Cuando entra en su celda la encuentra igual que cuando
la dejó, con un par de librillos sobre la estantería sobre el cabecero de su
cama, las mantas del lecho recogidas y dobladas, la silla movida y sus últimos
pasos desdibujándose por el suelo. Su olor, su silencio, es tan irreal
encontrarse de nuevo en esa normalidad que rompe a llorar por el choque de
realidades y es incapaz de contener los sollozos mientras se hace con un macuto
y comienza a llenarlo de sus cosas, las cuales no son más que desesperación y
remordimientos. Llena una cantimplora con agua, mete un mendrugo de pan y los
pergaminos arremolinados, todo ello embutido en el pequeño macuto y este a la
espalda. No tiene más posesión que la ropa que lleva puesta y el hábito, sus
ideas y su moral. Son lo único que le queda por empacar pero duda en si
llevarse con él a su dios que tan miserablemente ha dejado devastado su pueblo.
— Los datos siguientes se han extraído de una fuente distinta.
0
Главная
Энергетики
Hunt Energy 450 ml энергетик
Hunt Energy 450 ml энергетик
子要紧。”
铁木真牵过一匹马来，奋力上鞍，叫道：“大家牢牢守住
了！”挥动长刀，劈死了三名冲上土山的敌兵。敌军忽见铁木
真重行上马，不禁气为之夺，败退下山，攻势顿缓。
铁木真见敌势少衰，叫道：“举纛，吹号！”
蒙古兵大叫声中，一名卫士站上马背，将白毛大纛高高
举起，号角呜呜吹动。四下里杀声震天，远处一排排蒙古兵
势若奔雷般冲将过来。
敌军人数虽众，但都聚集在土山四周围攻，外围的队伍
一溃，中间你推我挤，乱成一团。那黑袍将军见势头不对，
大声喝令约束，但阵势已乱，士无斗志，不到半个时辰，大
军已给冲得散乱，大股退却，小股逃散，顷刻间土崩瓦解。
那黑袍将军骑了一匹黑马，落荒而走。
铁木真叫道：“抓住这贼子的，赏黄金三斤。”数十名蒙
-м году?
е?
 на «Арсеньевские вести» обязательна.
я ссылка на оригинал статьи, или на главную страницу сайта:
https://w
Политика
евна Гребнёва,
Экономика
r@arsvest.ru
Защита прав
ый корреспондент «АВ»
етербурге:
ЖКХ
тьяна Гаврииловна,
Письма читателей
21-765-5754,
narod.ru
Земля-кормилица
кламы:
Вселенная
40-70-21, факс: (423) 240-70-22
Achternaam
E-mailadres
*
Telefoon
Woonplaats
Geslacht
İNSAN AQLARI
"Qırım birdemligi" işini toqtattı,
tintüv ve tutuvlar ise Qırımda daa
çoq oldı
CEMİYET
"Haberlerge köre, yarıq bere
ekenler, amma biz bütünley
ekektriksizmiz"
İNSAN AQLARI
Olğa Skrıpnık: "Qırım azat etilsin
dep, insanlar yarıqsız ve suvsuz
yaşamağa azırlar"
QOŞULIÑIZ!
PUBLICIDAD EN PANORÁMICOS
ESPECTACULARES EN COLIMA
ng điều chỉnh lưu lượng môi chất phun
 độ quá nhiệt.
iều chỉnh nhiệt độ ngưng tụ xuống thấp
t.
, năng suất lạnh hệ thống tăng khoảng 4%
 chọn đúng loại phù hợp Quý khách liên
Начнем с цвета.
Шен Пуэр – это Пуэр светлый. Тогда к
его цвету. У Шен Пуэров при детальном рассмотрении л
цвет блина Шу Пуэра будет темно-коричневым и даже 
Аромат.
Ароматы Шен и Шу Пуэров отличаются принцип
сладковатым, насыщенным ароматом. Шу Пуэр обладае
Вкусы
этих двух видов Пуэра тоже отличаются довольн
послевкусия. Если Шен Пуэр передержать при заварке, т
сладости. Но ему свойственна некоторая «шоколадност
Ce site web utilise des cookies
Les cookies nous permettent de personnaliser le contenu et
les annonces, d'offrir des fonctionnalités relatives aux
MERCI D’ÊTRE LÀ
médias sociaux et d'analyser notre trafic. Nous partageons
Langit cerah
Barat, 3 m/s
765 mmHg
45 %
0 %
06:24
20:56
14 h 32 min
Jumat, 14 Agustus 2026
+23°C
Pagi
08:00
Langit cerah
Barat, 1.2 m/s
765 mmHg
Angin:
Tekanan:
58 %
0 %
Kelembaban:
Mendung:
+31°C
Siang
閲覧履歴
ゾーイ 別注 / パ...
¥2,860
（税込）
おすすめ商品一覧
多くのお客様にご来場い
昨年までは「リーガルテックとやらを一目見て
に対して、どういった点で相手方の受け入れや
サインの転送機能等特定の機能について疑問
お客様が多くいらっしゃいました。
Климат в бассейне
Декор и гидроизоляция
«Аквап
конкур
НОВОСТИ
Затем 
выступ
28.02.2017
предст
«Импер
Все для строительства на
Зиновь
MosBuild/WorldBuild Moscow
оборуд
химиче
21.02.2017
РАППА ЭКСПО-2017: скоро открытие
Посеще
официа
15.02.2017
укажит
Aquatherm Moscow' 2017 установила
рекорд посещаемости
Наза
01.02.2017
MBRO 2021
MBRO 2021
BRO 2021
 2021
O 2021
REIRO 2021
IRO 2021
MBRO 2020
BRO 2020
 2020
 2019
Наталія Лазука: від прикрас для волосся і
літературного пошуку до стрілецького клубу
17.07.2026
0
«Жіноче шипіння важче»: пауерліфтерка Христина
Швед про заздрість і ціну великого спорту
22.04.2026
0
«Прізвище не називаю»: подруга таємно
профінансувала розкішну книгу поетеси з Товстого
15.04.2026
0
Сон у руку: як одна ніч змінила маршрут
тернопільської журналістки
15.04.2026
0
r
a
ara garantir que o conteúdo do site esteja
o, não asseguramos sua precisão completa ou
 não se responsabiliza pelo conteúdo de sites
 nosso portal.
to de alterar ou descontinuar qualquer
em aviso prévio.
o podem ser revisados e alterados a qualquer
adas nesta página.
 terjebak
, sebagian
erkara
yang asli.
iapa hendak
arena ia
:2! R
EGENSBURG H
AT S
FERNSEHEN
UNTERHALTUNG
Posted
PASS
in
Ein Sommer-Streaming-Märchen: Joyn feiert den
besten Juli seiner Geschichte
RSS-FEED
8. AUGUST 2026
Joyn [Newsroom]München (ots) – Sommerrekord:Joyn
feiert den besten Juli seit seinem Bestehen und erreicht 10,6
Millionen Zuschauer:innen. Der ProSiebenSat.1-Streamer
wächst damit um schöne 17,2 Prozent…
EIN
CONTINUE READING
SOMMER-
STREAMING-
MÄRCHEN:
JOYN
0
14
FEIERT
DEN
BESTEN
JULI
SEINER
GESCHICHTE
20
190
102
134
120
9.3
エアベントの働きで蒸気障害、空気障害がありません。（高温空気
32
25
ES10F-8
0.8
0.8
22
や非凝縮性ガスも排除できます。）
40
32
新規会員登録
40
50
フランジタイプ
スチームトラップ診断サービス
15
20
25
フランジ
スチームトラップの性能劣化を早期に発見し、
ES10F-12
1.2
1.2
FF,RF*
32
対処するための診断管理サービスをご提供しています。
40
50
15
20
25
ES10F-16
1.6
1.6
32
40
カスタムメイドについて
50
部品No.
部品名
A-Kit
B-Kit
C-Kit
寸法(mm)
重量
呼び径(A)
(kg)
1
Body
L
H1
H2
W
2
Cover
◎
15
En ese instante teme más a Dios que a los templarios o cualquier otro siervo de
la deidad.
Con el rostro ensangrentado y manchado por las
lágrimas y el barro seco, con el pelo revuelto y las pecas descubriéndose a
través del rubor y el dolor, mira hacia el cielo que comienza a ennegrecer. La
noche está por llegar y el frío comienza a atenazarle. Elige un punto
cualquiera del horizonte y se pone en marcha buscando en la lejanía un lugar
que le acoja o al menos le socorra con diligencia. Atado bien fuerte el cordón
de su hábito se mete las manos en las mangas y comienza a caminar sorteando los
muertos y los charcos de sangre embarrada.